Black-Scholes sensitivity to underlying price volatility

## Syntax

```Vega = blsvega(Price, Strike, Rate, Time, Volatility, Yield)
```

## Arguments

 Price Current price of the underlying asset. Strike Exercise price of the option. Rate Annualized, continuously compounded risk-free rate of return over the life of the option, expressed as a positive decimal number. Time Time to expiration of the option, expressed in years. Volatility Annualized asset price volatility (annualized standard deviation of the continuously compounded asset return), expressed as a positive decimal number. Yield (Optional) Annualized, continuously compounded yield of the underlying asset over the life of the option, expressed as a decimal number. (Default = 0.) For example, for options written on stock indices, Yield could represent the dividend yield. For currency options, Yield could be the foreign risk-free interest rate.

## Description

Vega = blsvega(Price, Strike, Rate, Time, Volatility, Yield) returns Vega, the rate of change of the option value with respect to the volatility of the underlying asset. blsvega uses normpdf, the normal probability density function in the Statistics Toolbox™.

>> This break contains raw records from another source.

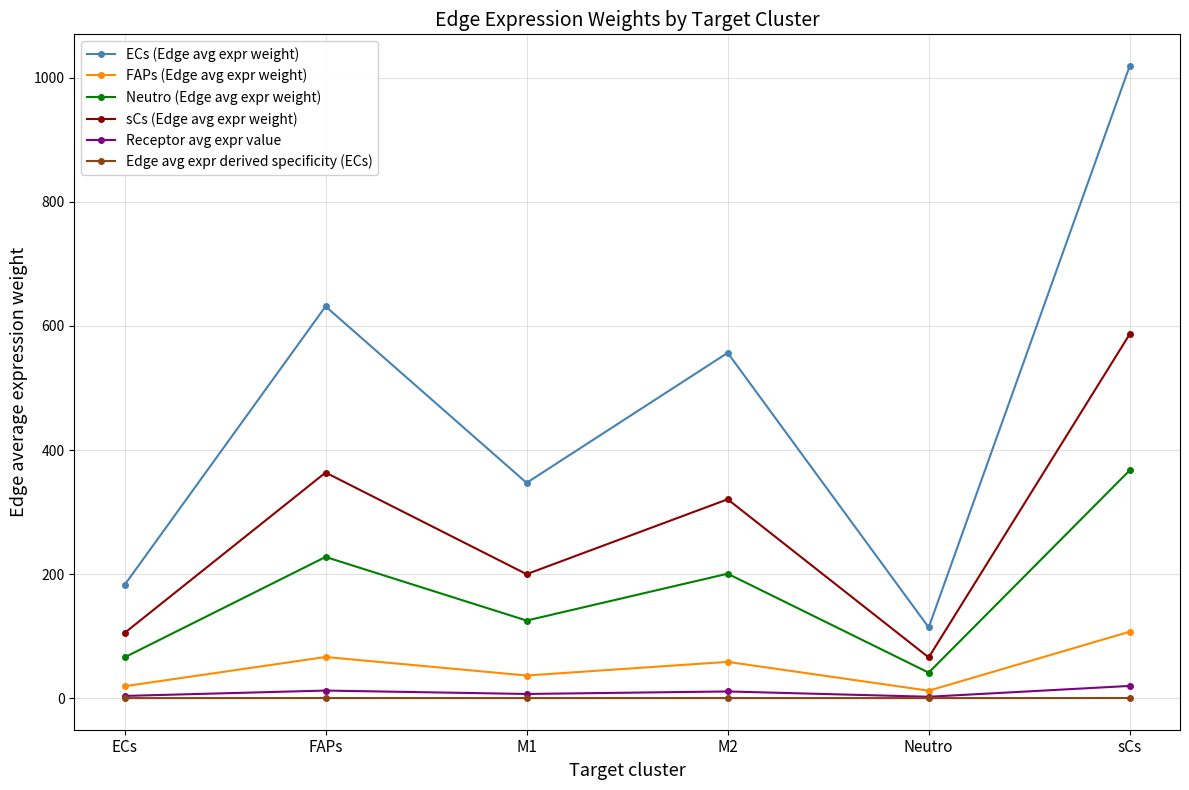

What is the average value of the Receptor avg expr value series?

9.2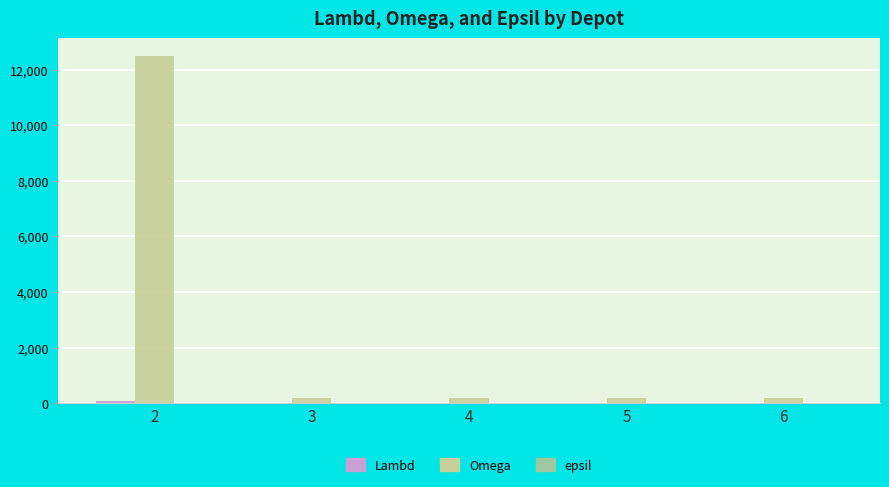

Which series changed the most between 2 and 6?

Omega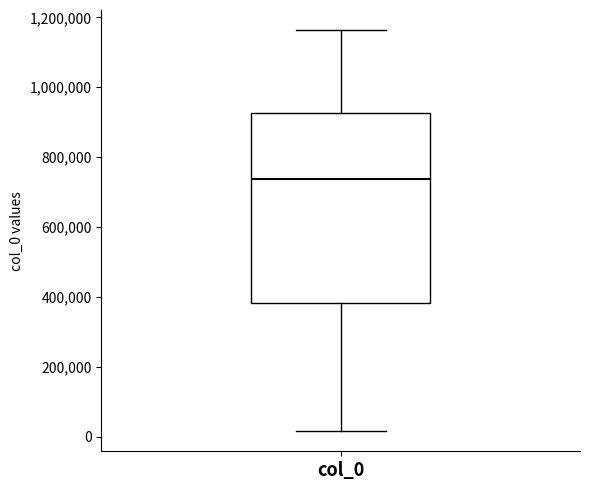

Transcribe this box plot: give where the median line is, the range the box spans, and where the two whiskers end, as read against the y-axis. The values are not printed on the chart, so give them approximately, as read against the axis.

median 740000, box 380000 to 920000, whiskers 20000 to 1160000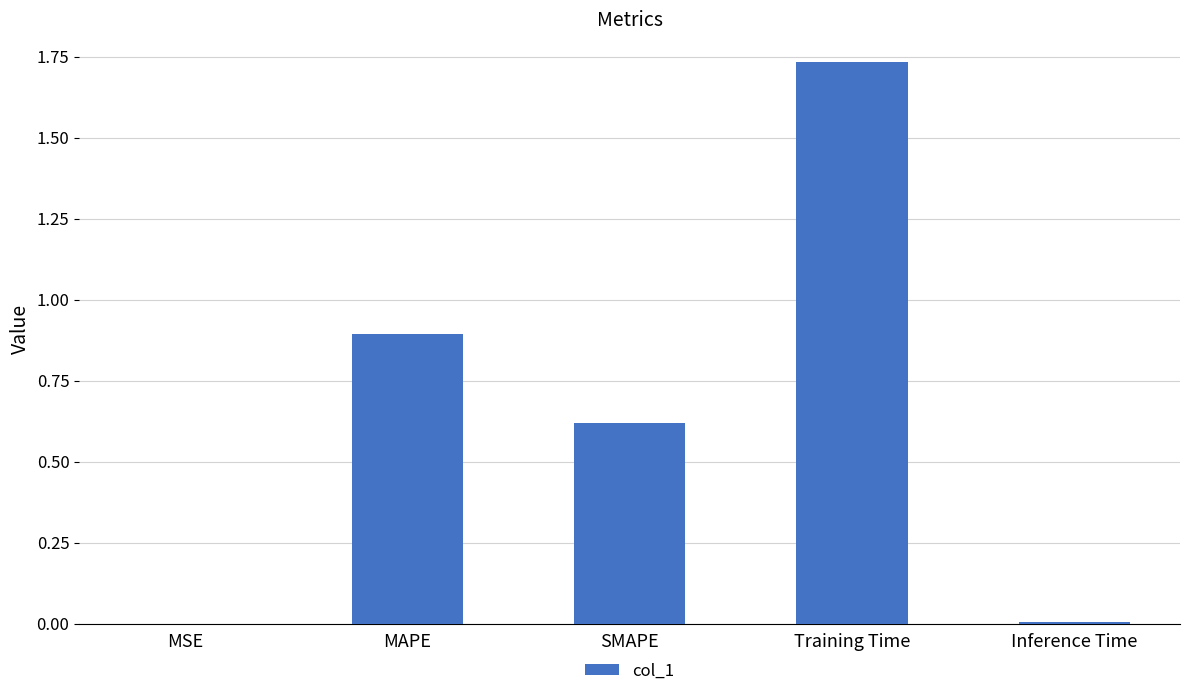

True or false: the data shows 0.9 at MAPE.

True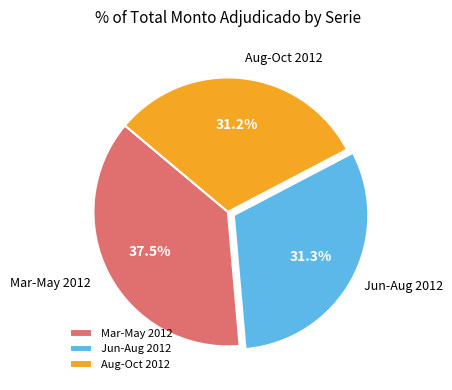

How much of the chart is everything except Aug-Oct 2012?

68.8%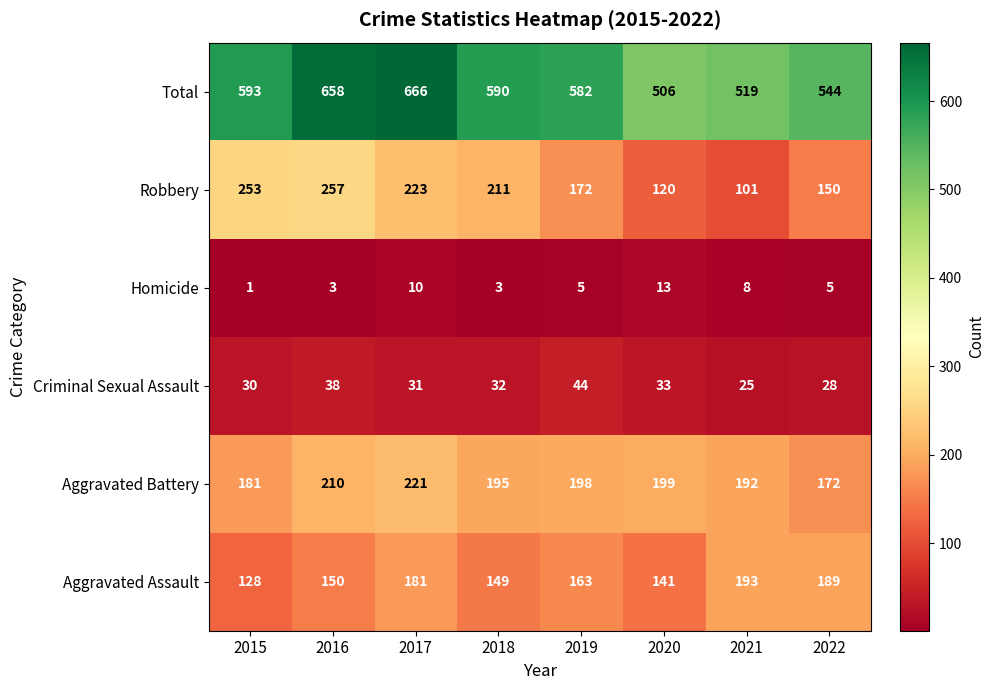

True or false: Aggravated Assault has a value of 163 at 2019.

True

 Note:   blsvega can handle other types of underlies like Futures and Currencies. When pricing Futures (Black model), enter the input argument Yield as:`Yield = Rate` When pricing currencies (Garman-Kohlhagen model), enter the input argument Yield as:`Yield = ForeignRate`where ForeignRate is the continuously compounded, annualized risk free interest rate in the foreign country.

## Examples

expand all

### Compute Black-Scholes Sensitivity to Underlying Price Volatility (Vega)

This example shows how to compute vega, the rate of change of the option value with respect to the volatility of the underlying asset.

```Vega = blsvega(50, 50, 0.12, 0.25, 0.3, 0)
```
```Vega =

9.6035

```

## References

Hull, John C., Options, Futures, and Other Derivatives, Prentice Hall, 5th edition, 2003.